Generated antibodies were assessed for humanness, structural validity, stability (FoldX), and binding affinity (HADDOCK3) across seven benchmark antigens.
Novel protein design framework based on a unified all-atom diffusion model that performs both structure prediction and binder generation.
It is fully open and free.
Training setup resembles recent diffusion architectures (e.g., AlphaFold3, Chai), but its distinguishing feature is broad wet-lab validation across diverse target types.
Experimental scale: generated tens of thousands of nanobody and protein designs for 9 novel targets (no homologous complexes in PDB).
Results: tested 15 designs per target, obtaining nanomolar binders for 6 of 9 targets (≈66% success rate) — a notably strong experimental outcome.
Introduced a novel pairing predictor for VhVl chains with a clever strategy to sample negative pairs.
Defines three negative sampling strategies:
Random pairing, where heavy and light chains are shuffled without constraints.
V-gene mismatching, where non-native pairs are generated by combining VH and VL sequences drawn from different V-gene families, but within biologically plausible V-gene segments. This captures realistic but unobserved combinations that could occur during recombination.

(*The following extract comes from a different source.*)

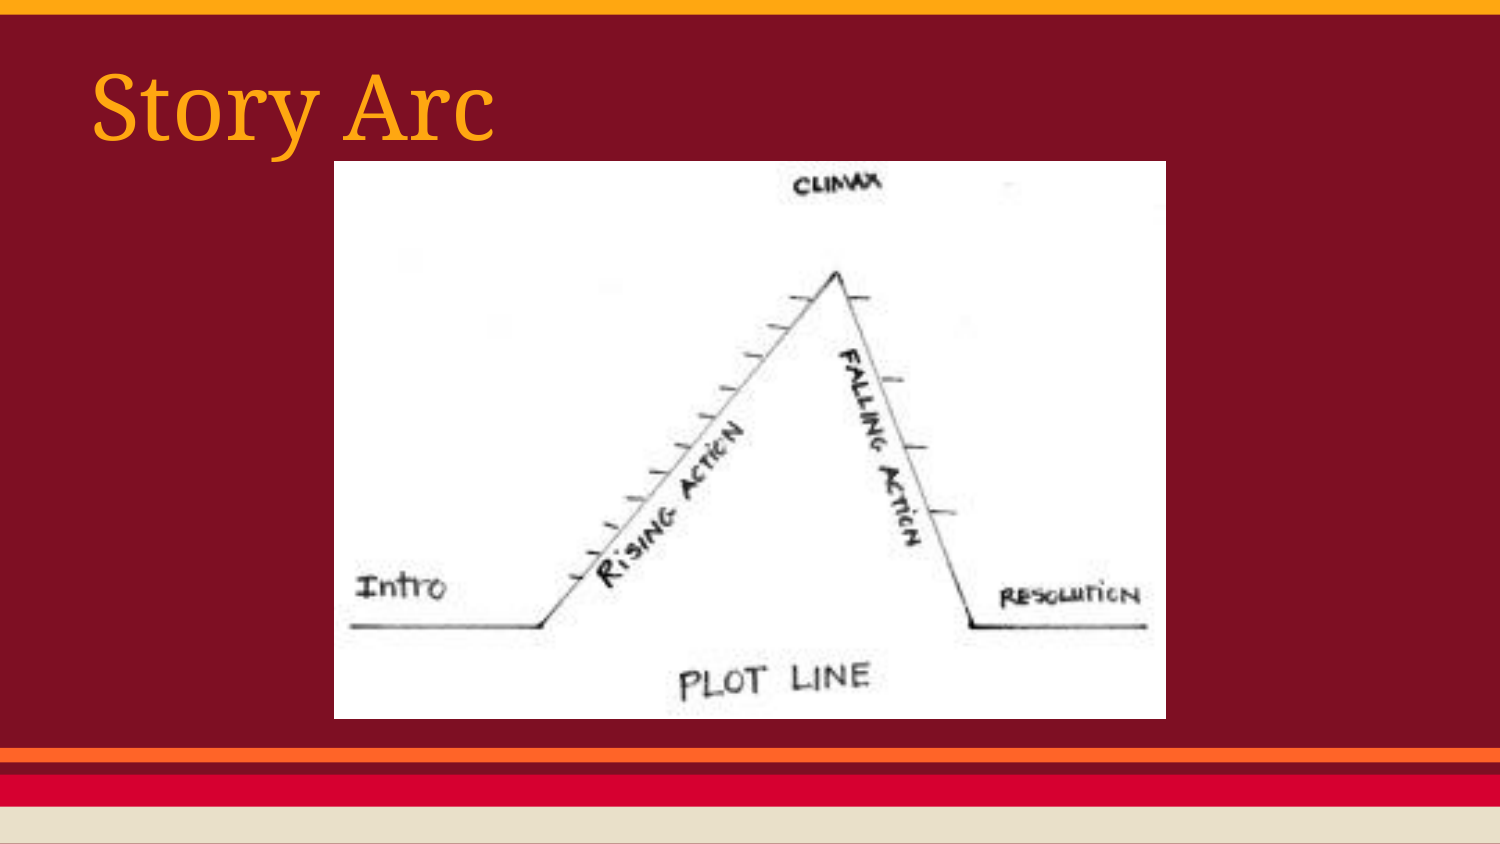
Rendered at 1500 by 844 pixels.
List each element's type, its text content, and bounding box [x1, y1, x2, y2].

picture [334, 161, 1166, 719]
title Story Arc [75, 33, 1425, 175]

Full V(D)J mismatching, where heavy and light chains are paired using completely distinct germline origins across V, D, and J gene segments. This produces negative examples that are maximally diverse yet biologically meaningful, reflecting combinations never seen in natural repertoires.
Shows that the space of possible VH–VL germline combinations is far larger than what is observed in public datasets, revealing non-random biological constraints on pairing.
Demonstrates that models trained on V-gene and especially VDJ mismatched datasets achieve the highest and most generalizable performance, outperforming existing methods such as ImmunoMatch, p-IgGen, and Humatch — confirming that biologically grounded negative sampling is key to robust VH–VL pairing prediction.